#### WHAT YOU HAVE TO DO:
Only the lines from the beginning of the entries through the one that holds "X0160439Y0063365D01*" may appear in the answer, written out exactly and free of pictures.
---------- INFORMATION GIVEN
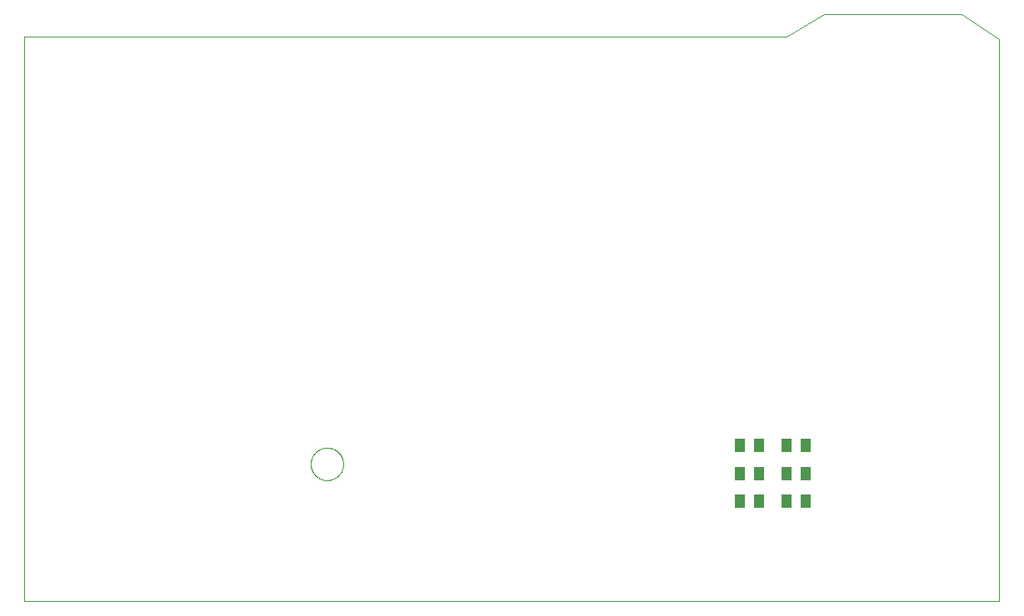
<source format=gtp>
G75*
%MOIN*%
%OFA0B0*%
%FSLAX25Y25*%
%IPPOS*%
%LPD*%
%AMOC8*
5,1,8,0,0,1.08239X$1,22.5*
%
%ADD10C,0.00000*%
%ADD11C,0.00100*%
%ADD12R,0.04331X0.05512*%
D10*
X0045000Y0005000D02*
X0434951Y0005000D01*
X0434951Y0229961D01*
X0159500Y0060000D02*
X0159502Y0060161D01*
X0159508Y0060321D01*
X0159518Y0060482D01*
X0159532Y0060642D01*
X0159550Y0060802D01*
X0159571Y0060961D01*
X0159597Y0061120D01*
X0159627Y0061278D01*
X0159660Y0061435D01*
X0159698Y0061592D01*
X0159739Y0061747D01*
X0159784Y0061901D01*
X0159833Y0062054D01*
X0159886Y0062206D01*
X0159942Y0062357D01*
X0160003Y0062506D01*
X0160066Y0062654D01*
X0160134Y0062800D01*
X0160205Y0062944D01*
X0160279Y0063086D01*
X0160357Y0063227D01*
X0160439Y0063365D01*
X0160524Y0063502D01*
X0160612Y0063636D01*
X0160704Y0063768D01*
X0160799Y0063898D01*
X0160897Y0064026D01*
X0160998Y0064151D01*
X0161102Y0064273D01*
X0161209Y0064393D01*
X0161319Y0064510D01*
X0161432Y0064625D01*
X0161548Y0064736D01*
X0161667Y0064845D01*
X0161788Y0064950D01*
X0161912Y0065053D01*
X0162038Y0065153D01*
X0162166Y0065249D01*
X0162297Y0065342D01*
X0162431Y0065432D01*
X0162566Y0065519D01*
X0162704Y0065602D01*
X0162843Y0065682D01*
X0162985Y0065758D01*
X0163128Y0065831D01*
X0163273Y0065900D01*
X0163420Y0065966D01*
X0163568Y0066028D01*
X0163718Y0066086D01*
X0163869Y0066141D01*
X0164022Y0066192D01*
X0164176Y0066239D01*
X0164331Y0066282D01*
X0164487Y0066321D01*
X0164643Y0066357D01*
X0164801Y0066388D01*
X0164959Y0066416D01*
X0165118Y0066440D01*
X0165278Y0066460D01*
X0165438Y0066476D01*
X0165598Y0066488D01*
X0165759Y0066496D01*
X0165920Y0066500D01*
X0166080Y0066500D01*
X0166241Y0066496D01*
X0166402Y0066488D01*
X0166562Y0066476D01*
X0166722Y0066460D01*
X0166882Y0066440D01*
X0167041Y0066416D01*
X0167199Y0066388D01*
X0167357Y0066357D01*
X0167513Y0066321D01*
X0167669Y0066282D01*
X0167824Y0066239D01*
X0167978Y0066192D01*
X0168131Y0066141D01*
X0168282Y0066086D01*
X0168432Y0066028D01*
X0168580Y0065966D01*
X0168727Y0065900D01*
X0168872Y0065831D01*
X0169015Y0065758D01*
X0169157Y0065682D01*
X0169296Y0065602D01*
X0169434Y0065519D01*
X0169569Y0065432D01*
X0169703Y0065342D01*
X0169834Y0065249D01*
X0169962Y0065153D01*
X0170088Y0065053D01*
X0170212Y0064950D01*
X0170333Y0064845D01*
X0170452Y0064736D01*
X0170568Y0064625D01*
X0170681Y0064510D01*
X0170791Y0064393D01*
X0170898Y0064273D01*
X0171002Y0064151D01*
X0171103Y0064026D01*
X0171201Y0063898D01*
X0171296Y0063768D01*
X0171388Y0063636D01*
X0171476Y0063502D01*
X0171561Y0063365D01*
X0171643Y0063227D01*
X0171721Y0063086D01*
X0171795Y0062944D01*
X0171866Y0062800D01*
X0171934Y0062654D01*
X0171997Y0062506D01*
X0172058Y0062357D01*
X0172114Y0062206D01*
X0172167Y0062054D01*
X0172216Y0061901D01*
X0172261Y0061747D01*
X0172302Y0061592D01*
X0172340Y0061435D01*
X0172373Y0061278D01*
X0172403Y0061120D01*
X0172429Y0060961D01*
X0172450Y0060802D01*
X0172468Y0060642D01*
X0172482Y0060482D01*
X0172492Y0060321D01*
X0172498Y0060161D01*
X0172500Y0060000D01*
X0172498Y0059839D01*
X0172492Y0059679D01*
X0172482Y0059518D01*
X0172468Y0059358D01*
X0172450Y0059198D01*
X0172429Y0059039D01*
X0172403Y0058880D01*
X0172373Y0058722D01*
X0172340Y0058565D01*
X0172302Y0058408D01*
X0172261Y0058253D01*
X0172216Y0058099D01*
X0172167Y0057946D01*
X0172114Y0057794D01*
X0172058Y0057643D01*
X0171997Y0057494D01*
X0171934Y0057346D01*
X0171866Y0057200D01*
X0171795Y0057056D01*
X0171721Y0056914D01*
X0171643Y0056773D01*
X0171561Y0056635D01*
X0171476Y0056498D01*
X0171388Y0056364D01*
X0171296Y0056232D01*
X0171201Y0056102D01*
X0171103Y0055974D01*
X0171002Y0055849D01*
X0170898Y0055727D01*
X0170791Y0055607D01*
X0170681Y0055490D01*
X0170568Y0055375D01*
X0170452Y0055264D01*
X0170333Y0055155D01*
X0170212Y0055050D01*
X0170088Y0054947D01*
X0169962Y0054847D01*
X0169834Y0054751D01*
X0169703Y0054658D01*
X0169569Y0054568D01*
X0169434Y0054481D01*
X0169296Y0054398D01*
X0169157Y0054318D01*
X0169015Y0054242D01*
X0168872Y0054169D01*
X0168727Y0054100D01*
X0168580Y0054034D01*
X0168432Y0053972D01*
X0168282Y0053914D01*
X0168131Y0053859D01*
X0167978Y0053808D01*
X0167824Y0053761D01*
X0167669Y0053718D01*
X0167513Y0053679D01*
X0167357Y0053643D01*
X0167199Y0053612D01*
X0167041Y0053584D01*
X0166882Y0053560D01*
X0166722Y0053540D01*
X0166562Y0053524D01*
X0166402Y0053512D01*
X0166241Y0053504D01*
X0166080Y0053500D01*
X0165920Y0053500D01*
X0165759Y0053504D01*
X0165598Y0053512D01*
X0165438Y0053524D01*
X0165278Y0053540D01*
X0165118Y0053560D01*
X0164959Y0053584D01*
X0164801Y0053612D01*
X0164643Y0053643D01*
X0164487Y0053679D01*
X0164331Y0053718D01*
X0164176Y0053761D01*
X0164022Y0053808D01*
X0163869Y0053859D01*
X0163718Y0053914D01*
X0163568Y0053972D01*
X0163420Y0054034D01*
X0163273Y0054100D01*
X0163128Y0054169D01*
X0162985Y0054242D01*
X0162843Y0054318D01*
X0162704Y0054398D01*
X0162566Y0054481D01*
X0162431Y0054568D01*
X0162297Y0054658D01*
X0162166Y0054751D01*
X0162038Y0054847D01*
X0161912Y0054947D01*
X0161788Y0055050D01*
X0161667Y0055155D01*
X0161548Y0055264D01*
X0161432Y0055375D01*
X0161319Y0055490D01*
X0161209Y0055607D01*
X0161102Y0055727D01*
X0160998Y0055849D01*
X0160897Y0055974D01*
X0160799Y0056102D01*
X0160704Y0056232D01*
X0160612Y0056364D01*
X0160524Y0056498D01*
X0160439Y0056635D01*
X0160357Y0056773D01*
X0160279Y0056914D01*
X0160205Y0057056D01*
X0160134Y0057200D01*
X0160066Y0057346D01*
X0160003Y0057494D01*
X0159942Y0057643D01*
X0159886Y0057794D01*
X0159833Y0057946D01*
X0159784Y0058099D01*
X0159739Y0058253D01*
X0159698Y0058408D01*
X0159660Y0058565D01*
X0159627Y0058722D01*
X0159597Y0058880D01*
X0159571Y0059039D01*
X0159550Y0059198D01*
X0159532Y0059358D01*
X0159518Y0059518D01*
X0159508Y0059679D01*
X0159502Y0059839D01*
X0159500Y0060000D01*
X0045000Y0005000D02*
X0045000Y0229961D01*
D11*
X0045000Y0230000D02*
X0045000Y0231250D01*
X0350000Y0231250D01*
X0365000Y0240000D01*
X0420000Y0240000D01*
X0435000Y0230000D01*
D12*
X0357687Y0067500D03*
X0349813Y0067500D03*
X0338937Y0067500D03*
X0331063Y0067500D03*
X0331063Y0056250D03*
X0338937Y0056250D03*
X0349813Y0056250D03*
X0357687Y0056250D03*
X0357687Y0045000D03*
X0349813Y0045000D03*
X0338937Y0045000D03*
X0331063Y0045000D03*
M02*

</source>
--------------------
#### SOLUTION TO THE EXERCISE:
<source format=gtp>
G75*
%MOIN*%
%OFA0B0*%
%FSLAX25Y25*%
%IPPOS*%
%LPD*%
%AMOC8*
5,1,8,0,0,1.08239X$1,22.5*
%
%ADD10C,0.00000*%
%ADD11C,0.00100*%
%ADD12R,0.04331X0.05512*%
D10*
X0045000Y0005000D02*
X0434951Y0005000D01*
X0434951Y0229961D01*
X0159500Y0060000D02*
X0159502Y0060161D01*
X0159508Y0060321D01*
X0159518Y0060482D01*
X0159532Y0060642D01*
X0159550Y0060802D01*
X0159571Y0060961D01*
X0159597Y0061120D01*
X0159627Y0061278D01*
X0159660Y0061435D01*
X0159698Y0061592D01*
X0159739Y0061747D01*
X0159784Y0061901D01*
X0159833Y0062054D01*
X0159886Y0062206D01*
X0159942Y0062357D01*
X0160003Y0062506D01*
X0160066Y0062654D01*
X0160134Y0062800D01*
X0160205Y0062944D01*
X0160279Y0063086D01*
X0160357Y0063227D01*
X0160439Y0063365D01*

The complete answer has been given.